Mobbingin ispatının zor olduğu için Yargıtay bu konuda bazı kararlar da verdi. Yargıtay 22. Hukuk dairesi bir kararında şu ifadeleri kullandı: "Mobbingin varlığı için kişilik haklarının ağır şekilde ihlaline gerek olmadığı, kişilik haklarına yönelik haksızlığın yeterli olduğu, ayrıca mobbing iddialarında şüpheden uzak kesin deliller aranmayacağı; davacı işçinin, kendisine işyerinde mobbing uygulandığına dair kuşku uyandıracak olguların ileri sürmesinin yeterli olduğu, işyerinde mobbing gerçekleşmediğini ispat külfetinin davalıya düştüğü; tanık beyanları, sağlık raporları, bilirkişi raporu, kamera kayıtları ve diğer tüm deliller değerlendirildiğinde mobbing iddiasının yeterli delillerle ispat edildiği gözetilmeden yazılı şekilde karar verilmesi hatalı olup bozmayı gerektirmiştir (Yargıtay 22. HD., E. 2013/693, K. 2013/30811)."

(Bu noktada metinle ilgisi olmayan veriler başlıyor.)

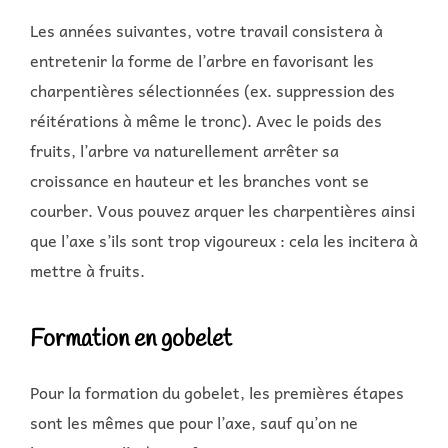
Les années suivantes, votre travail consistera à
entretenir la forme de l’arbre en favorisant les
charpentières sélectionnées (ex. suppression des
réitérations à même le tronc). Avec le poids des
fruits, l’arbre va naturellement arrêter sa
croissance en hauteur et les branches vont se
courber. Vous pouvez arquer les charpentières ainsi
que l’axe s’ils sont trop vigoureux : cela les incitera à
mettre à fruits.
Formation en gobelet
Pour la formation du gobelet, les premières étapes
sont les mêmes que pour l’axe, sauf qu’on ne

İşçinin beyanı yeterli sayılır mı?
Yine 22. Hukuk Dairesi bir kararında şu ifadeleri kullanıyor: "Mobbingde, kesin ve mutlak bir ispat şartı aranmamalıdır. İşçinin, kendisine işyerinde mobbing uygulandığına dair kuşku uyandıracak olguları ileri sürmesi yeterlidir. İşyerinde mobbingin varlığını gösteren olguların mahkemeye sunulması halinde, işyerinde mobbingin gerçekleşmediğini ispat külfetinin işverene düştüğü kabul edilmelidir (Yargıtay 22. HD., 2015/11958 E., 2016/15623 K.)."